The Skills That Exist Today
NanoClaw ships with WhatsApp built in. Everything else is added through skills. The current skill set covers the most requested integrations: /add-telegram for Telegram bot support, /add-discord for Discord gateway integration, /add-slack for Slack Events API, and /add-signal for Signal messaging.
Each skill generates roughly 100-300 lines of code, depending on the complexity of the channel's API. The generated code includes the channel listener, message formatting, container routing, and configuration — everything needed for the integration to work end-to-end. It also includes the environment variable declarations and setup instructions, so you know exactly what tokens and credentials you need to provide.
Beyond channel integrations, skills can add tools and capabilities.

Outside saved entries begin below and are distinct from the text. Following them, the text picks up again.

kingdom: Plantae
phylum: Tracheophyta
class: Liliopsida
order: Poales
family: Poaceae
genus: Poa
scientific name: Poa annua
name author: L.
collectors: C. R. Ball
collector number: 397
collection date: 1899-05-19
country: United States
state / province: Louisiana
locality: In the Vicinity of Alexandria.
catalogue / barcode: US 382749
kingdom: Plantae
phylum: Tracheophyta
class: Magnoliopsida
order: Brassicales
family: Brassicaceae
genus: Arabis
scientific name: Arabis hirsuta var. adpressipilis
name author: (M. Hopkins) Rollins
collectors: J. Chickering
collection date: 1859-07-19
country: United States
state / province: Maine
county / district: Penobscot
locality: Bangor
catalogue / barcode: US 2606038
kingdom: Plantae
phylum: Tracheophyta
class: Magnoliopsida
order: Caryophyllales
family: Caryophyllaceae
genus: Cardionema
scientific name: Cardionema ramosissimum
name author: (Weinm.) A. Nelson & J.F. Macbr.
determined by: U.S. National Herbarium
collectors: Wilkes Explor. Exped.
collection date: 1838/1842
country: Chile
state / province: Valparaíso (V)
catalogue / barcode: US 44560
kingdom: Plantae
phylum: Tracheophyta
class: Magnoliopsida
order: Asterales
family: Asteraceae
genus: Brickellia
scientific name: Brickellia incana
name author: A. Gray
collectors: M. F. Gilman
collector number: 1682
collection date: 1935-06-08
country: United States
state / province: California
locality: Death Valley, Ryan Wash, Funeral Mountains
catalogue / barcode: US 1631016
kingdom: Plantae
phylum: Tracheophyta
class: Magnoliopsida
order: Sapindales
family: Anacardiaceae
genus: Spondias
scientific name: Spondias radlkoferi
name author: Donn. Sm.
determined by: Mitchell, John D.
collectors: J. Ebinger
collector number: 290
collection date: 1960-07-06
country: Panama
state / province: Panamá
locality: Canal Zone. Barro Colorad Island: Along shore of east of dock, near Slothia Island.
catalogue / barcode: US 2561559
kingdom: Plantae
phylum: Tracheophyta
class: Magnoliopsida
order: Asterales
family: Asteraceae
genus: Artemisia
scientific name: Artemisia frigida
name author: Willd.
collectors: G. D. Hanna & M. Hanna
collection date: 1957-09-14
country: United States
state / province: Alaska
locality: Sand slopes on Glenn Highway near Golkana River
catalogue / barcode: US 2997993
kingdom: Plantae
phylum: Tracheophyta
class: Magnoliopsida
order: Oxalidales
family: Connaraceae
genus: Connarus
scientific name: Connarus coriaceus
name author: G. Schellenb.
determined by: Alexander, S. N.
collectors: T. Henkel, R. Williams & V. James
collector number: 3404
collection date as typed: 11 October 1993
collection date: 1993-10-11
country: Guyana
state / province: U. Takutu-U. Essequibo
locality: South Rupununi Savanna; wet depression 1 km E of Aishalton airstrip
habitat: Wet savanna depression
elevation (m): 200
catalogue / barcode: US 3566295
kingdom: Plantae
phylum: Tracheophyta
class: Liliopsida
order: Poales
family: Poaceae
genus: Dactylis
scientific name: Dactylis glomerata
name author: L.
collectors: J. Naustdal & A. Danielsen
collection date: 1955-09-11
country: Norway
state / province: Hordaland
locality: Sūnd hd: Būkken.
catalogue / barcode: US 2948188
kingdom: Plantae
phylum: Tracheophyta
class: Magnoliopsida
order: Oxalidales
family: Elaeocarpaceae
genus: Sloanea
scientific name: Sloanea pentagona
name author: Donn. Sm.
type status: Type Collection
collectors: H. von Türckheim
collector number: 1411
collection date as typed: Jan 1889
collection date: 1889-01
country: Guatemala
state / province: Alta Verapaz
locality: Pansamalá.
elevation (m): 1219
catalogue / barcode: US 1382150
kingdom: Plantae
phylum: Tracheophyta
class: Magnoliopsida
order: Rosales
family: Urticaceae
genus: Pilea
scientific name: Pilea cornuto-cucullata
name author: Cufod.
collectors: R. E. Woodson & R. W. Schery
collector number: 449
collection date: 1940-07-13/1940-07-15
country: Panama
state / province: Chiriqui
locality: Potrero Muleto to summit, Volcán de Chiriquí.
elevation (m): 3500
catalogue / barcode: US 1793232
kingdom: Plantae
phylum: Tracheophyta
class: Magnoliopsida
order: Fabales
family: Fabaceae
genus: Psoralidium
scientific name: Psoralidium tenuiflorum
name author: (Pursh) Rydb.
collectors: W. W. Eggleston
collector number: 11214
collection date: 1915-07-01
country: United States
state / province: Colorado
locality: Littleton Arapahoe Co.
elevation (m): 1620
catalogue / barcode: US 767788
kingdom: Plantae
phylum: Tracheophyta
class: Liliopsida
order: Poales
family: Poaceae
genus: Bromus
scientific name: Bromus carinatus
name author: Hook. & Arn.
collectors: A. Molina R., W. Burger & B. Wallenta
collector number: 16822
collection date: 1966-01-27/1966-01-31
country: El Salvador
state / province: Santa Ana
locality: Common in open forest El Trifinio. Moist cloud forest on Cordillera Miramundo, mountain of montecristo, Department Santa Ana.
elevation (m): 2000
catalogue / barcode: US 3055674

A /add-web-search skill could add a web search tool that agents can use inside containers. A /add-calendar skill could integrate with Google Calendar for scheduling. The pattern is the same: Claude Code reads the codebase, understands the architecture, and generates code that fits.
The Fork-Friendly Philosophy
There's a deeper philosophy behind the skills model that's worth articulating. NanoClaw is designed to be forked. Not in the hostile sense of "take the code and compete" — in the collaborative sense of "take the code and make it yours."
When you run /add-telegram, you're not installing a dependency that ties you to NanoClaw's release cycle. You're adding code to your fork that you own completely. If NanoClaw's upstream changes in a way you don't like, your Telegram integration still works. If you want to modify how Telegram messages are formatted, you edit the code directly — no plugin API limitations, no waiting for the upstream to expose a new hook.
This is the opposite of the platform lock-in that plugin marketplaces create. WordPress plugins tie you to WordPress. VS Code extensions tie you to VS Code. ClawHub skills tied you to OpenClaw. NanoClaw skills generate plain TypeScript that happens to work with NanoClaw's architecture but doesn't depend on any plugin runtime or marketplace infrastructure.
The result is a project that gets more capable over time — not because a marketplace grows, but because each user's fork accumulates exactly the capabilities they need, generated by an AI that understands the codebase well enough to extend it correctly. It's extensibility through understanding, not through abstraction.